» **Requirement**: Look in the listing below for the line that has "6 Figure 4.", then return it and each following line up to and including the one with "Table 8. Comparison with the LeFlow", exactly and without pictures.

» **Data shown**:
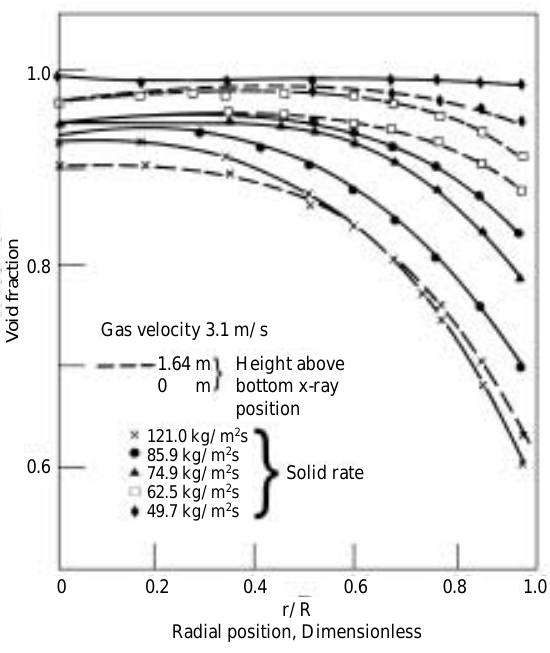
Fig. 11 Radial variation of void fraction, constant gas velocity [30]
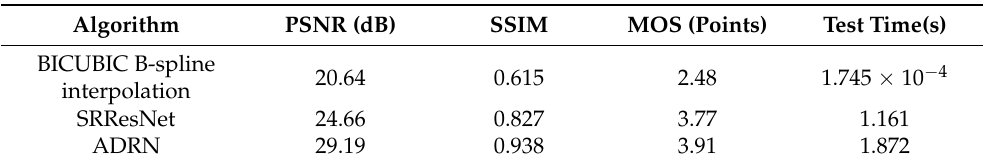
Table 7. Comparison of the mean results of evaluation indexes and test time for the three algorithms on the test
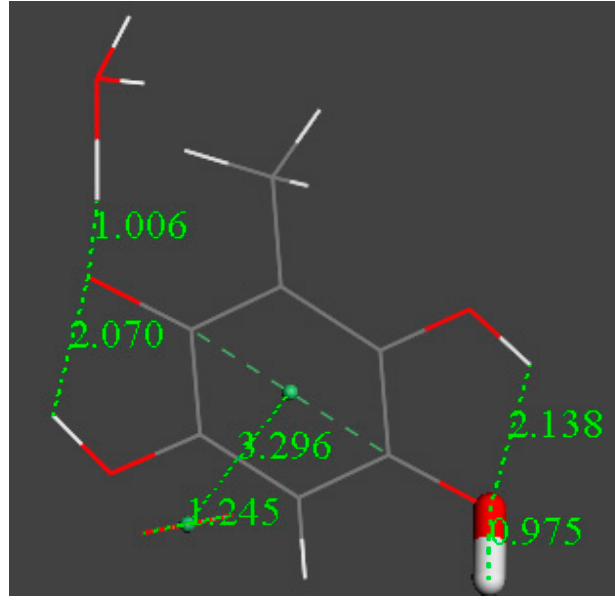
Figure 9. An additional H 3 O + is reacted at the remaining O(carbonyl) of [embelin-model-H] − , and the proton is also captured. Δ G = − 38.3 kcal/mol.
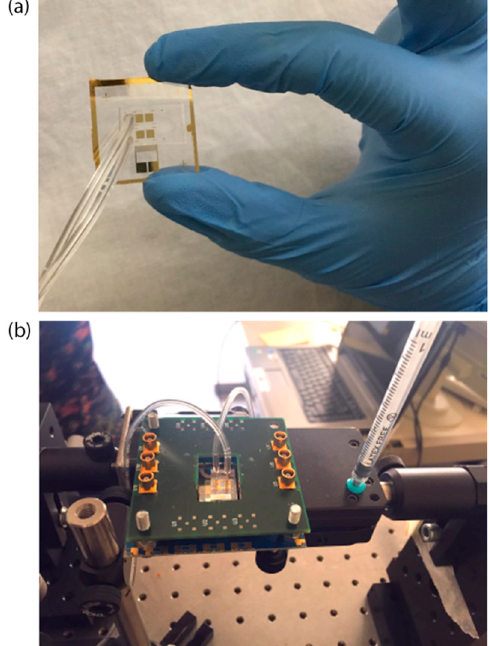
Figure 3. Picture of the sensor chip alone ( a ) and mounted on the holder with the printed circuit board (PCB) used to excite the SAWs ( b ) Tygon tubes are connected to a syringe (inlet) and to a waste beaker (outlet).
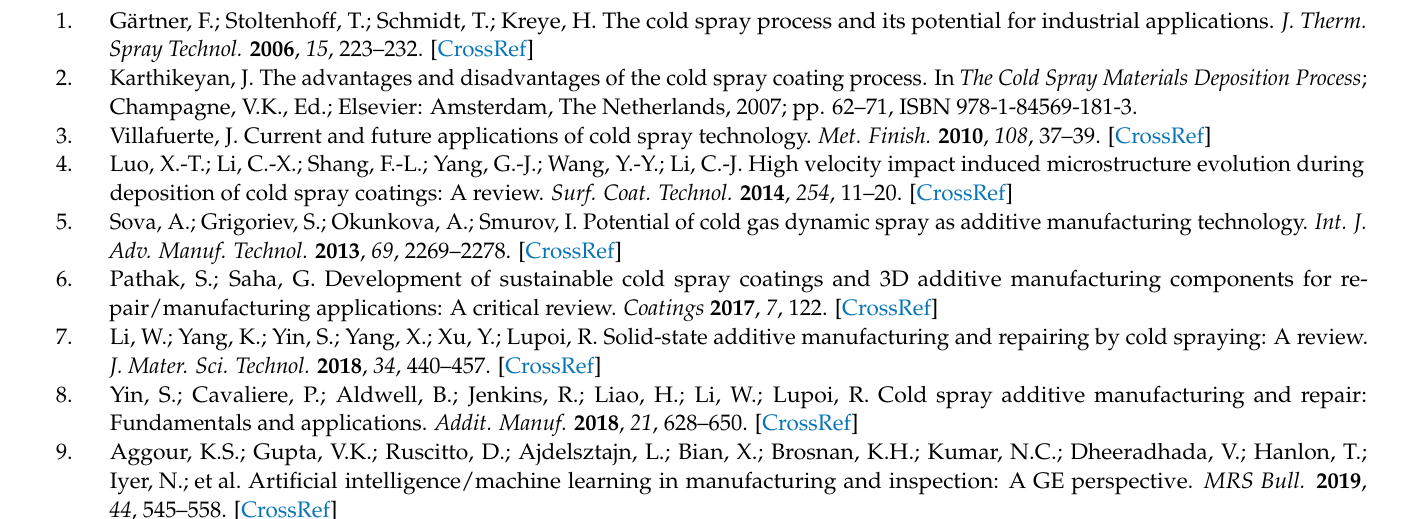
Table S1: Process parameters for the single-track profiles S1–S36 in the training dataset, Table S2: Process parameters for the single-track profiles S37–S48 in the testing dataset, Table S3: Curve-fitted coefficients of mathematical Gaussian function model for the single-track profiles S1–S36, Table S4: Curve-fitted coefficients of mathematical Gaussian function model for the single-track profiles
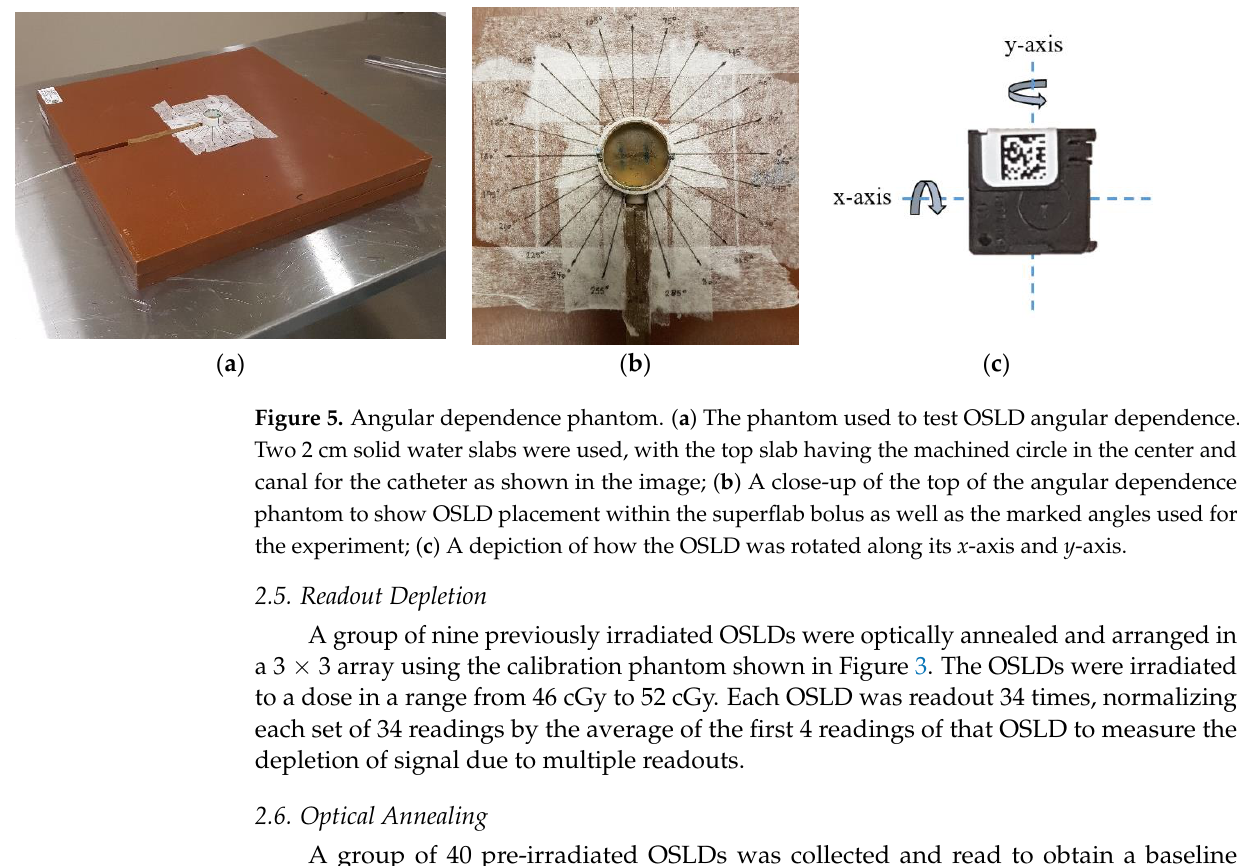
6 Figure 4. Dose rate dependence phantom. The phantom used to test OSLD dependence on dose rate. An additional 8 cm of solid water was added to the middle of the phantom to provide a total source- to-OSLD distance of 12 cm, as shown in this image. 2.4. Angular Dependence A new phantom was designed to test the angular dependence of OSLDs, and the phantom is shown in Figure 5. The top slab of solid water was 1 cm thick and had a ma-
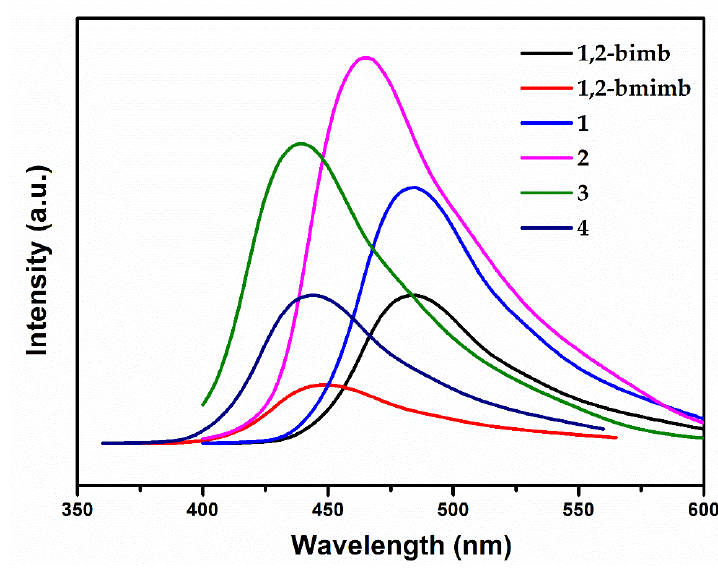
Figure 6. Photoluminescence of free ligand complexes 1 – 4 .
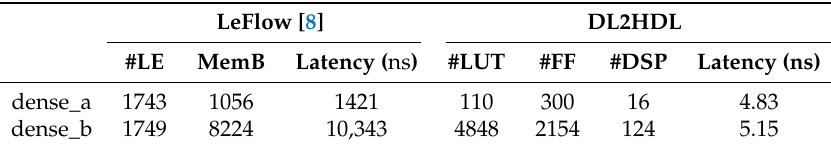
Table 8. Comparison with the LeFlow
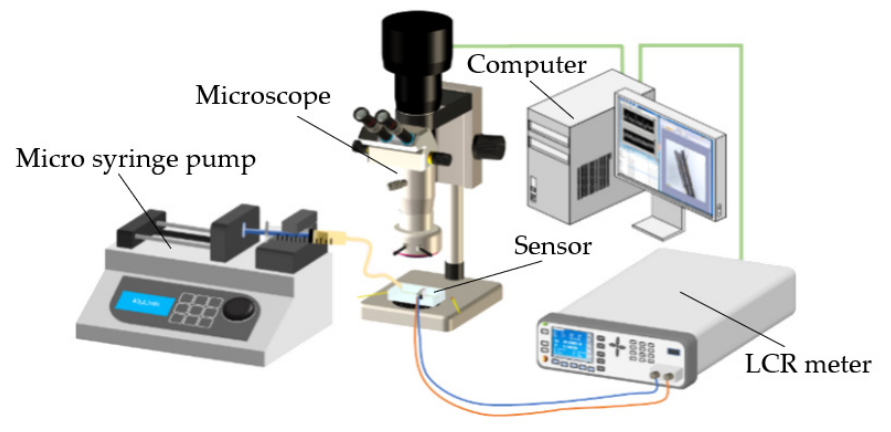
Figure 5. Experimental Systems. Before the experiment, the iron particles and copper particles of different sizes were mixed with tested hydraulic oil (The Great Wall L-HM 46, Sinopec Lubricant Co., Ltd., Beijing, China). A syringe installed on the micro-syringe pump (Harvard Apparatus B- 85259, Harvard Apparatus, Holliston, MA, USA) was filled with an appropriate amount of oil sample to be tested, then connected to inlet of the detection channel of the sensor. The speed of the micro-injection pump was set as 40 µ L/min. A computer was connected to a microscope (Nikon AZ100, Nikon, Tokyo, Japan) to observe the particles passing through the sensing area. During the experiment, the excitation voltage and frequency of the LCR meter were set as 2 V and 2 MHz, respectively. Then, the detection mode was set to inductance mode. To observe the effect of the sensor, two sensors were used to experiment. Both sensors have two 10-turns positive series planar coils, but one was wrapped with permalloy and the other without permalloy. The two sensors were used to test the oil samples containing different abrasive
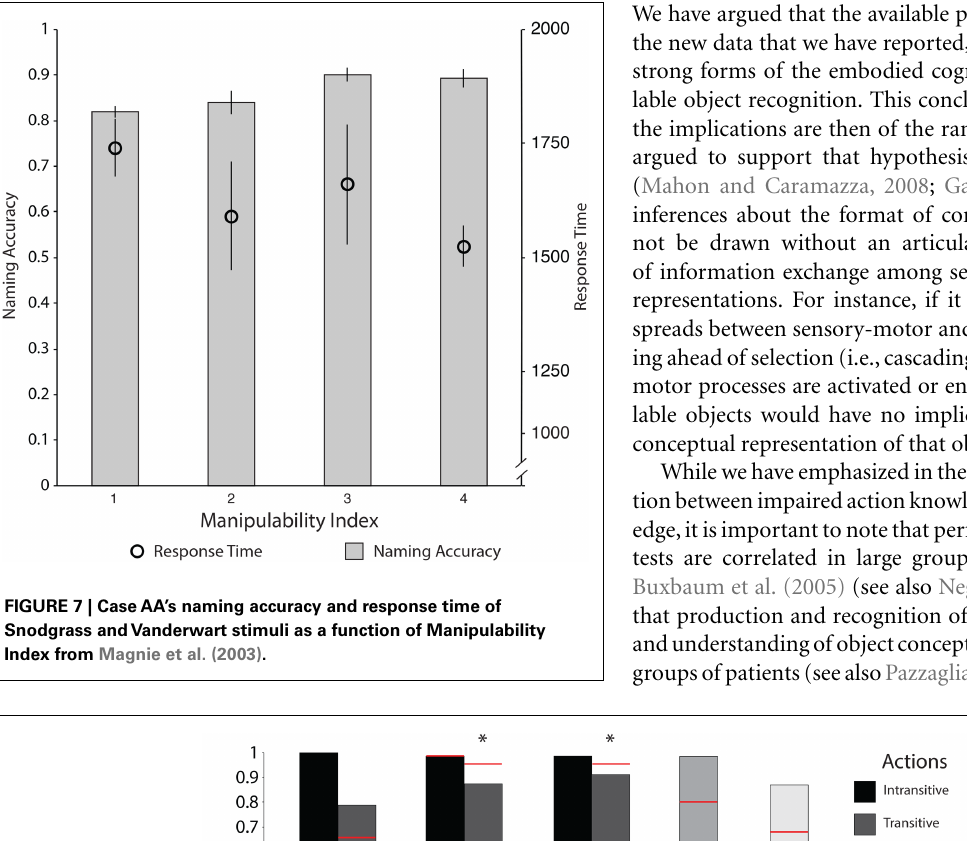
Frontiers in Human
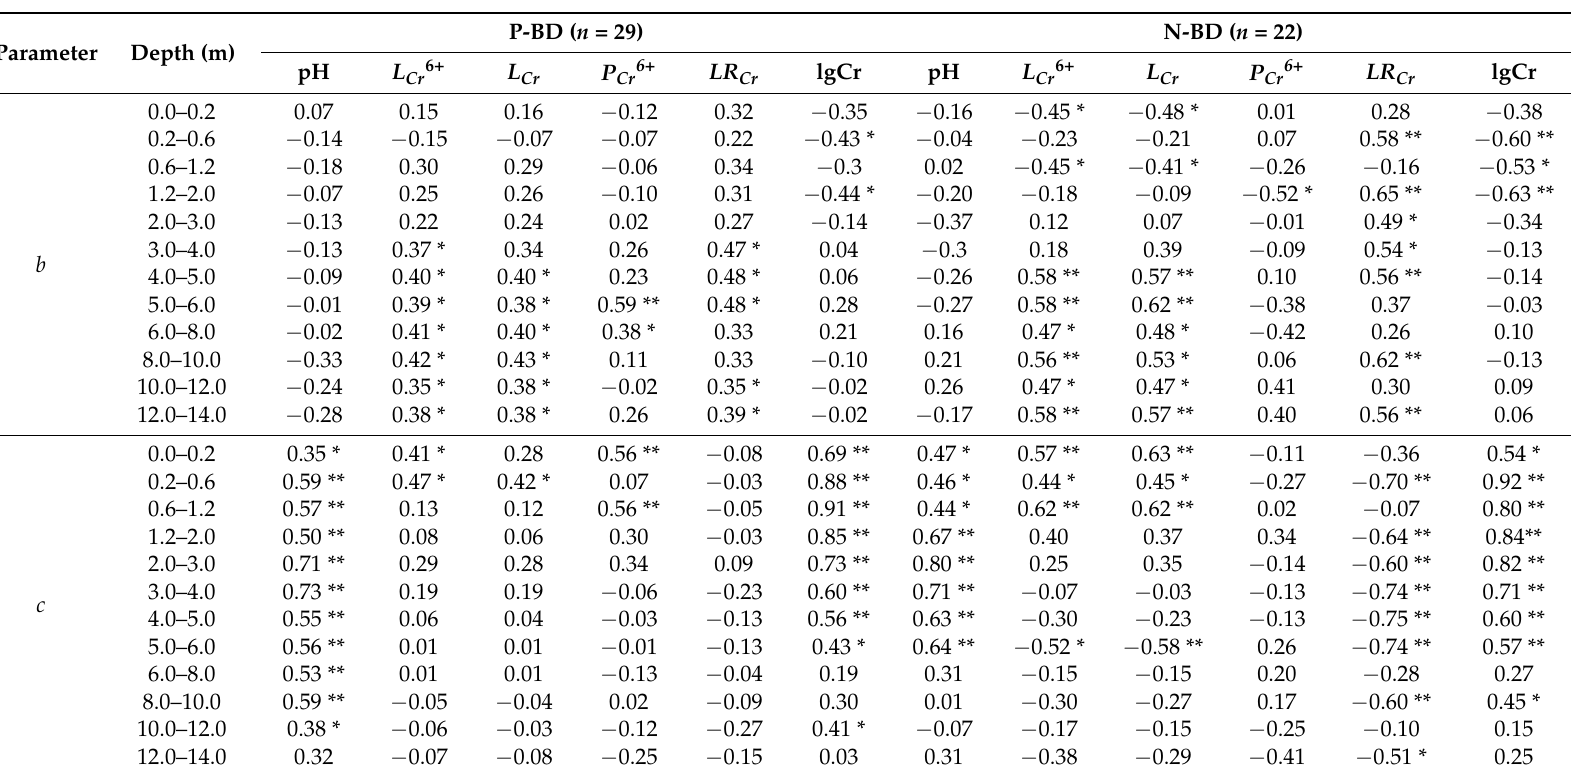
Table 5. The correlation coefficient of parameters to the factors of pH, lgCr, L Cr , L Cr 6+ , P Cr 6+ , and LR Cr in the different depths of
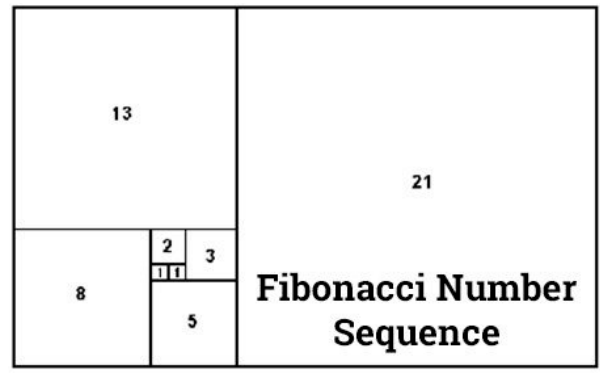
Figure 4. Representation of the golden ratio as the Fibonacci sequence.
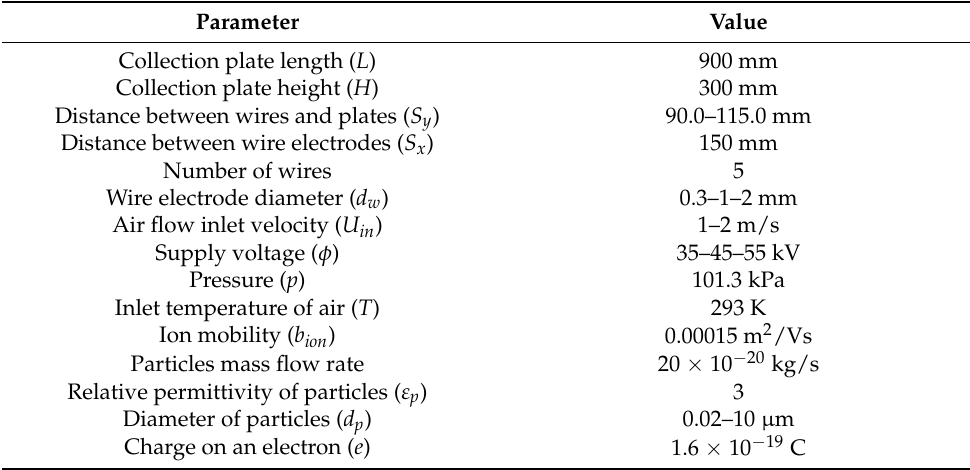
Table 2. Geometric dimensions and operating parameters of the modelled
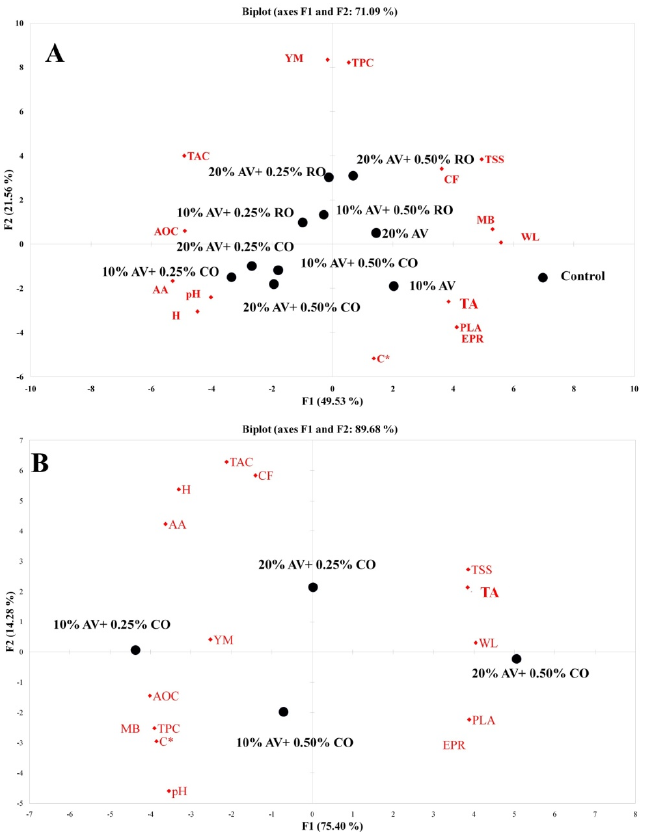
Figure 10. PCA bi-plot of the physiological, physical, chemical, enzymatic, phytochemical, and antioxidant attributes of ‘Bhagwa’ pomegranate arils that were coated with Aloe vera (AV) gel coatings that were enriched with rosehip oil (RO) (0.25% or 0.50%) and cinnamon oil (CO) (0.25% or 0.50%) and stored at 5 ± 1 °C (95 ± 2% RH) for 15 days. Where two principal components of bi-plots were ( A ) 48.53% and 21.56% for 9 day pomegranate arils and ( B ) 75.40% and 14.28% for 15 day pomegranate arils.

» **Task result**:
6 Figure 4. Dose rate dependence phantom. The phantom used to test OSLD dependence on dose rate. An additional 8 cm of solid water was added to the middle of the phantom to provide a total source- to-OSLD distance of 12 cm, as shown in this image. 2.4. Angular Dependence A new phantom was designed to test the angular dependence of OSLDs, and the phantom is shown in Figure 5. The top slab of solid water was 1 cm thick and had a ma-
Figure 6. Photoluminescence of free ligand complexes 1 – 4 .
Table 8. Comparison with the LeFlow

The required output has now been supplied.